None of the Hub events fire and OAuth flow breaks, no user created in User Pool etc.

davidfarinha on 20 May 2019

👍1

@manueliglesias sorry for late response. But I haven't tried your work around since I had applied my own by monkey patching the OAuth instance using these codes:

export class AmplifyOAuthBugInitializer implements ISystemInitialier{

    constructor(protected decoratee:ISystemInitialier){

    }

    initialize(): void {
        this.decoratee.initialize();

        fileLogger().debug("Overriding OAuth._handleCodeFlow to remove the bug");

        (OAuth.prototype as any)._handleCodeFlow = async function (currentUrl:any) {
            fileLogger().debug("OAuth's _handleCodeFlow() called using our own version");

            /* Convert URL into an object with parameters as keys
            { redirect_uri: 'http://localhost:3000/', response_type: 'code', ...} */
            const { code } = (parse(currentUrl).query || '')
            .split('&')
            .map((pairings:any) => pairings.split('='))
            .reduce((accum:any, [k, v]:[any, any]) => ({ ...accum, [k]: v }), { code: undefined });

            if (!code) { return; }


            const oAuthTokenEndpoint = 'https://' + this._config.domain + '/oauth2/token';

            dispatchAuthEvent(
            'codeFlow',
            {},
            `Retrieving tokens from ${oAuthTokenEndpoint}`
            );

            const client_id = isCognitoHostedOpts(this._config)
            ? this._cognitoClientId
            : this._config.clientID;

            const redirect_uri = isCognitoHostedOpts(this._config)
            ? this._config.redirectSignIn
            : this._config.redirectUri;

            const code_verifier = oAuthStorage.getPKCE();

            const oAuthTokenBody = {
            grant_type: 'authorization_code',
            code,
            client_id,
            redirect_uri,
            ...(code_verifier ? { code_verifier } : {})
            };

            logger.debug(`Calling token endpoint: ${oAuthTokenEndpoint} with`, oAuthTokenBody);

            const body = Object.entries(oAuthTokenBody)
            .map(([k, v]) =>`${encodeURIComponent(k)}=${encodeURIComponent(v)}`)
            .join('&');

            const { access_token, refresh_token, id_token, error } = await (await fetch(oAuthTokenEndpoint, {
                method: 'POST',
                headers: {
                'Content-Type': 'application/x-www-form-urlencoded'
                },
                body: body
            }) as any).json();

            if (error) {
                throw new Error(error);
            }

            return {
                accessToken: access_token,
                refreshToken: refresh_token,
                idToken: id_token
            };
        };    
    }

}

irwansyahwii on 20 May 2019

👍1

import { polyfillGlobal } from 'react-native/Libraries/Utilities/PolyfillFunctions';

polyfillGlobal('URLSearchParams', () => require('url-search-params'));

It helps with URLSearchParams, but I still have an error, cause fetch method doesn't get value for body from toString() and I don't understand why(
And my request for oauth2/token become with next body:
{ __URLSearchParams__:0.2509882737289457 }

Can you fix it, cause it doesn't work with fresh react-native.

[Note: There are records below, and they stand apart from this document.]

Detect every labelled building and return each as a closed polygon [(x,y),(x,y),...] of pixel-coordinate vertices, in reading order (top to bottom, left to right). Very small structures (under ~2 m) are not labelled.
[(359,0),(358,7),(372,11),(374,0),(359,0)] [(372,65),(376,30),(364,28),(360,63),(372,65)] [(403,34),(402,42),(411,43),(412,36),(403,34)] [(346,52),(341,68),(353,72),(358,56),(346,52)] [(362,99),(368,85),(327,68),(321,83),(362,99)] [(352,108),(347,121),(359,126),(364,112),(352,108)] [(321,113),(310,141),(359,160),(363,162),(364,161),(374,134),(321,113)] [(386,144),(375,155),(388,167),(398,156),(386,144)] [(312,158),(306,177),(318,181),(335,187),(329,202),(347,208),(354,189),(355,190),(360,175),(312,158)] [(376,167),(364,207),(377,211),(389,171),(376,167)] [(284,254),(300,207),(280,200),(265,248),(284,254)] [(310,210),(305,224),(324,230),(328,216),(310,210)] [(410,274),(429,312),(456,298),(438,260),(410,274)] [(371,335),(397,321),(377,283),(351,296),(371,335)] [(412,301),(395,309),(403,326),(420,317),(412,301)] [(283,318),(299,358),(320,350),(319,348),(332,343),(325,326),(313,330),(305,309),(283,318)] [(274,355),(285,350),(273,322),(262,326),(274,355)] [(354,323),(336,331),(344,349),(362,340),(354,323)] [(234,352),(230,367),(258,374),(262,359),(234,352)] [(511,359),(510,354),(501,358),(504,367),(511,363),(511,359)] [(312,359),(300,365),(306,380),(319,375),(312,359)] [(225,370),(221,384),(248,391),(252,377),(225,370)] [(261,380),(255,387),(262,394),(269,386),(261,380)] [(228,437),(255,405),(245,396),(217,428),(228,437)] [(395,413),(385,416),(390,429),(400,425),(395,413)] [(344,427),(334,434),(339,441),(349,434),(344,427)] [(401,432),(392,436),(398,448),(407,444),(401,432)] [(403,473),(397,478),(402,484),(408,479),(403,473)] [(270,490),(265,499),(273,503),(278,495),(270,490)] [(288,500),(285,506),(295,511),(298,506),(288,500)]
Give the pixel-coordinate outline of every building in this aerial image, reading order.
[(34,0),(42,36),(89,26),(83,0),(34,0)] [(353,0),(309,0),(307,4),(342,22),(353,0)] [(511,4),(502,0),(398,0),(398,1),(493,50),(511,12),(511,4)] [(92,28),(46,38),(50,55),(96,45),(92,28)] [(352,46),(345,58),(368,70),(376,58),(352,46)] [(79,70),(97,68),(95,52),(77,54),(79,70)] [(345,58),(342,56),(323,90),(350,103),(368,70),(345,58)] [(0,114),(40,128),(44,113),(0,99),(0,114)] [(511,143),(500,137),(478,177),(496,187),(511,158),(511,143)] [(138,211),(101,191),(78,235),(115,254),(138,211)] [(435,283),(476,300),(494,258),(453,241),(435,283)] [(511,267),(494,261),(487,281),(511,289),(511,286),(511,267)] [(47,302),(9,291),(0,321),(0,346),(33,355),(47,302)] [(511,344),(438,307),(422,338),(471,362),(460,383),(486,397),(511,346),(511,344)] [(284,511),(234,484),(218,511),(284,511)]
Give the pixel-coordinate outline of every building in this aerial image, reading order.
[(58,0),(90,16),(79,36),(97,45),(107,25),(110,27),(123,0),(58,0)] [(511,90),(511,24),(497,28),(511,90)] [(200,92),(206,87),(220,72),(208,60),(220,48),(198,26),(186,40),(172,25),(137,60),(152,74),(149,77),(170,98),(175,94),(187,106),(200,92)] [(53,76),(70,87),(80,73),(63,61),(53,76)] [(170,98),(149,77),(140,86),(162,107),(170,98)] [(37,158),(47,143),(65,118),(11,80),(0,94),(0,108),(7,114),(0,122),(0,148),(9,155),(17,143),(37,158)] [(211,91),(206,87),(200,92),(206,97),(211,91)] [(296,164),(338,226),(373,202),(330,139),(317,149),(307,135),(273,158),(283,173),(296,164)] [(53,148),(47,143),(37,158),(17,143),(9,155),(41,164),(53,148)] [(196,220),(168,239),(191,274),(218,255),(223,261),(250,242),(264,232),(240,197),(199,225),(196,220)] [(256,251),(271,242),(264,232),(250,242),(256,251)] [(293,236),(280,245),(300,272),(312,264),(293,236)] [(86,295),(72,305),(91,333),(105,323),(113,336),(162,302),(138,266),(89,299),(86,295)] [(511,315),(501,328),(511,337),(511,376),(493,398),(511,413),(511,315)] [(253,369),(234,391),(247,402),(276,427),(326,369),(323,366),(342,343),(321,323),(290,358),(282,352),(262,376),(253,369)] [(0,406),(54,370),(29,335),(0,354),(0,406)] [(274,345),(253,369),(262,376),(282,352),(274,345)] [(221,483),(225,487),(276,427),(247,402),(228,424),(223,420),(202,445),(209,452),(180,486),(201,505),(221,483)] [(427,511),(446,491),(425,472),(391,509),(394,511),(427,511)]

And I couldn't find any way how to handle it without changes in library code(

"aws-amplify": "1.1.28",
"aws-amplify-react-native": "2.1.12",
"react-native": "0.59.8",

dubinam on 21 May 2019

👍1

Is it reasonable to consider using a different implementation of URLSearchParams instead of relying on the global once, since RN has hijacked it with a half-baked implementation?

schellack on 9 Jun 2019

👍2

I think deleting it is going to cause more problems on > RN 59 if they've added it for a reason.

I've attempted to polyfill / replace URLSearchParams with whatwg-url's implementation as per this comment from @manueliglesias (and various other ways) and the end result is that the polyfill/replacement works, but the amplify fetch call here ends up sending no body at all.

It looks like it's going to be simpler to monkey patch amplify to replace the ternary operator for the body attribute and just send the body const which is already set correctly, as per this comment did.